TEXT PASSAGE ->
========
From: Webster's Revised Unabridged Dictionary (1913)

 Je·ru·sa·lem n.  The chief city of Palestine, intimately associated with the glory of the Jewish nation, and the life and death of Jesus Christ.
 Jerusalem artichoke [Perh. a corrupt. of It. girasole i.e., sunflower, or turnsole. See Gyre, Solar.] Bot. (a) An American plant, a perennial species of sunflower (Helianthus tuberosus), whose tubers are sometimes used as food. (b) One of the tubers themselves.
 Jerusalem cherry Bot., the popular name of either of two species of Solanum (Solanum Pseudo-capsicum and Solanum capsicastrum), cultivated as ornamental house plants. They bear bright red berries of about the size of cherries.
 Jerusalem oak Bot., an aromatic goosefoot (Chenopodium Botrys), common about houses and along roadsides.
 Jerusalem sage Bot., a perennial herb of the Mint family (Phlomis tuberosa).
 Jerusalem thorn Bot., a spiny, leguminous tree (Parkinsonia aculeata), widely dispersed in warm countries, and used for hedges.
 The New Jerusalem, Heaven; the Celestial City.
 

From: WordNet (r) 2.0

 Jerusalem
      n : capital and largest city of the modern state of Israel; a
          holy city for Jews and Christians and Muslims; was the
          capital of an ancient kingdom [syn: capital of Israel]

From: Easton's 1897 Bible Dictionary

 Jerusalem
    called also Salem, Ariel, Jebus, the "city of God," the "holy
    city;" by the modern Arabs el-Khuds, meaning "the holy;" once
    "the city of Judah" (2 Chr. 25:28). This name is in the original
    in the dual form, and means "possession of peace," or
    "foundation of peace." The dual form probably refers to the two
    mountains on which it was built, viz., Zion and Moriah; or, as
    some suppose, to the two parts of the city, the "upper" and the
    "lower city." Jerusalem is a "mountain city enthroned on a
    mountain fastness" (comp. Ps. 68:15, 16; 87:1; 125:2; 76:1, 2;
    122:3). It stands on the edge of one of the highest table-lands
    in Palestine, and is surrounded on the south-eastern, the
    southern, and the western sides by deep and precipitous ravines.
      It is first mentioned in Scripture under the name Salem (Gen.
========
DATA ROWS ->
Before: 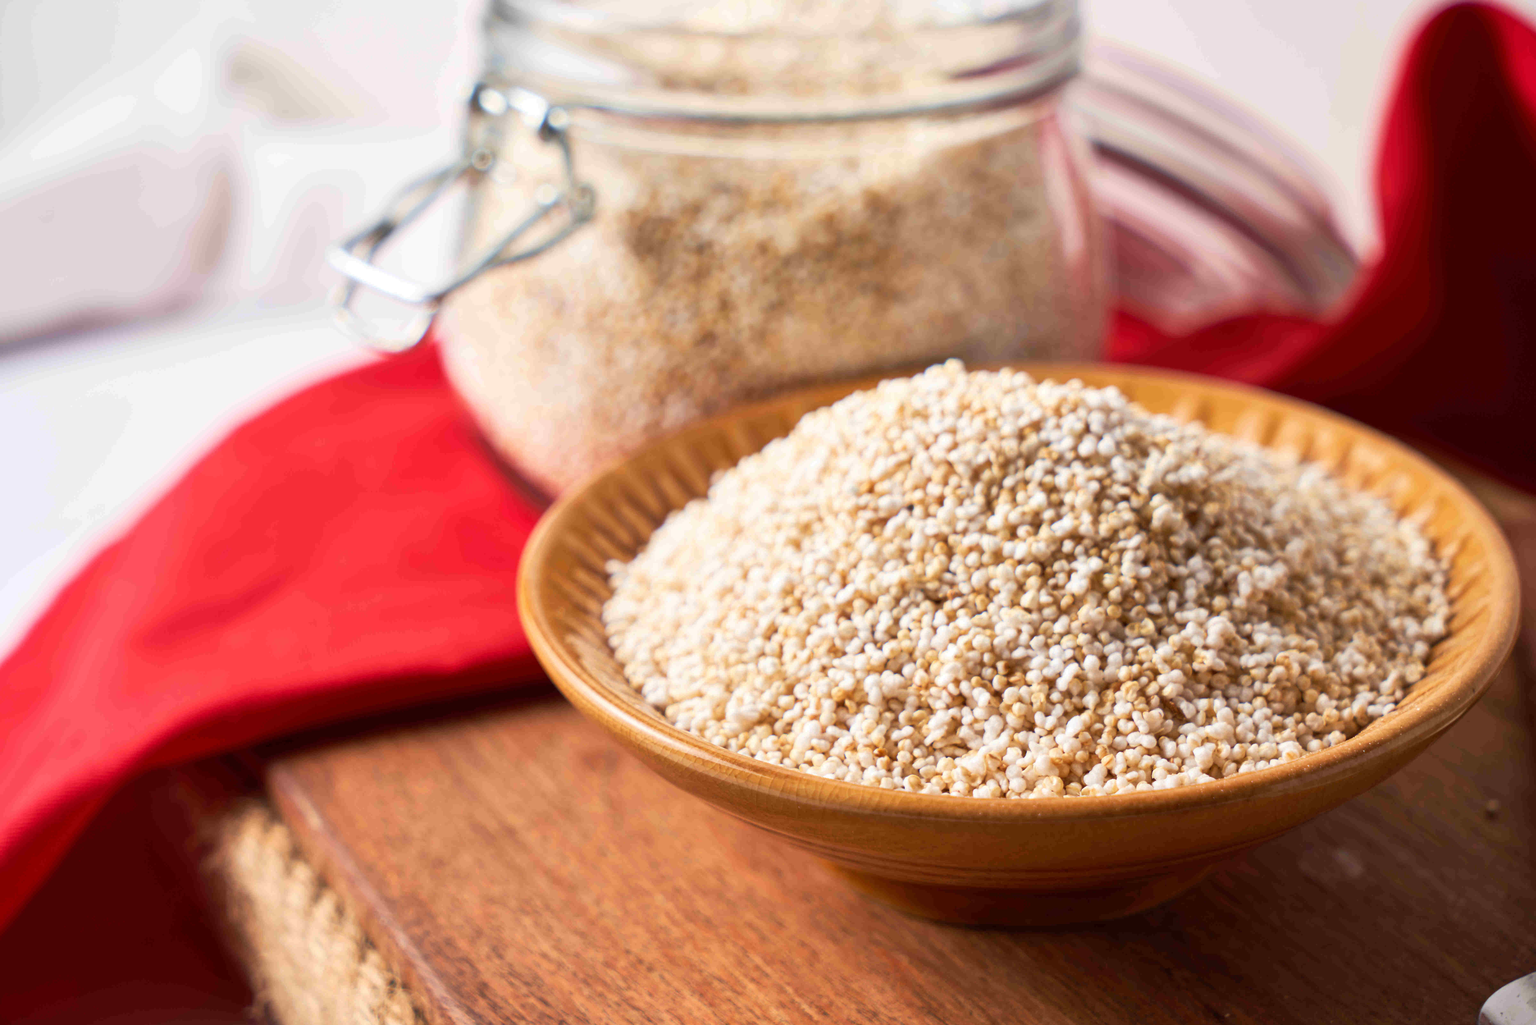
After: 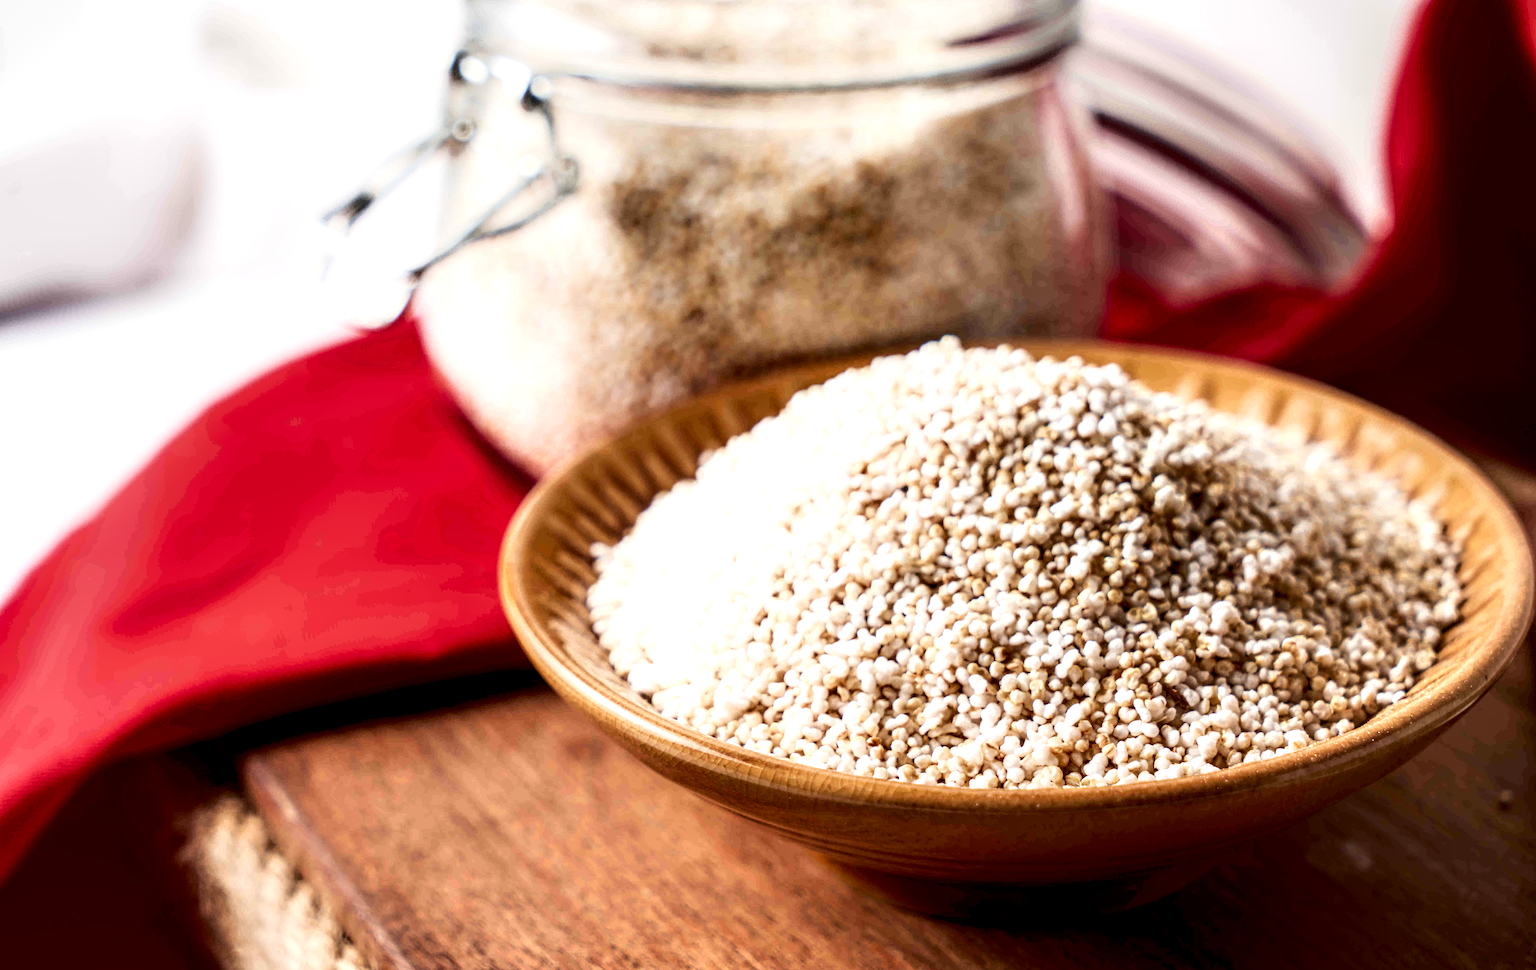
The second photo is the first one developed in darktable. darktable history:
crop: left 2.23%, top 3.332%, right 0.878%, bottom 4.913%
shadows and highlights: shadows -63.3, white point adjustment -5.04, highlights 61.02, highlights color adjustment 0.289%
local contrast: highlights 17%, detail 186%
========
WRITTEN INSTRUCTION 1 ->
Could you revise the Jerusalem dictionary entries from "Jerusalem cherry Bot., the" to "the Celestial City.", putting "fences" in place of "hedges"?
WRITTEN INSTRUCTION 2 ->
Can you continue the Jerusalem dictionary entries from where they stop?
The lines above are separate material, unrelated to the Jerusalem dictionary entries.

EXERCISE RESPONSE 1 ->
Jerusalem cherry Bot., the popular name of either of two species of Solanum (Solanum Pseudo-capsicum and Solanum capsicastrum), cultivated as ornamental house plants. They bear bright red berries of about the size of cherries.
 Jerusalem oak Bot., an aromatic goosefoot (Chenopodium Botrys), common about houses and along roadsides.
 Jerusalem sage Bot., a perennial herb of the Mint family (Phlomis tuberosa).
 Jerusalem thorn Bot., a spiny, leguminous tree (Parkinsonia aculeata), widely dispersed in warm countries, and used for fences.
 The New Jerusalem, Heaven; the Celestial City.

EXERCISE RESPONSE 2 ->
    14:18; comp. Ps. 76:2). When first mentioned under the name
    Jerusalem, Adonizedek was its king (Josh. 10:1). It is
    afterwards named among the cities of Benjamin (Judg. 19:10; 1
    Chr. 11:4); but in the time of David it was divided between
    Benjamin and Judah. After the death of Joshua the city was taken
    and set on fire by the men of Judah (Judg. 1:1-8); but the
    Jebusites were not wholly driven out of it. The city is not
    again mentioned till we are told that David brought the head of
    Goliath thither (1 Sam. 17:54). David afterwards led his forces
    against the Jebusites still residing within its walls, and drove
    them out, fixing his own dwelling on Zion, which he called "the
    city of David" (2 Sam. 5:5-9; 1 Chr. 11:4-8). Here he built an
    altar to the Lord on the threshing-floor of Araunah the Jebusite
    (2 Sam. 24:15-25), and thither he brought up the ark of the
    covenant and placed it in the new tabernacle which he had
    prepared for it. Jerusalem now became the capital of the
    kingdom.
      After the death of David, Solomon built the temple, a house
    for the name of the Lord, on Mount Moriah (B.C. 1010). He also
    greatly strengthened and adorned the city, and it became the
    great centre of all the civil and religious affairs of the
    nation (Deut. 12:5; comp. 12:14; 14:23; 16:11-16; Ps. 122).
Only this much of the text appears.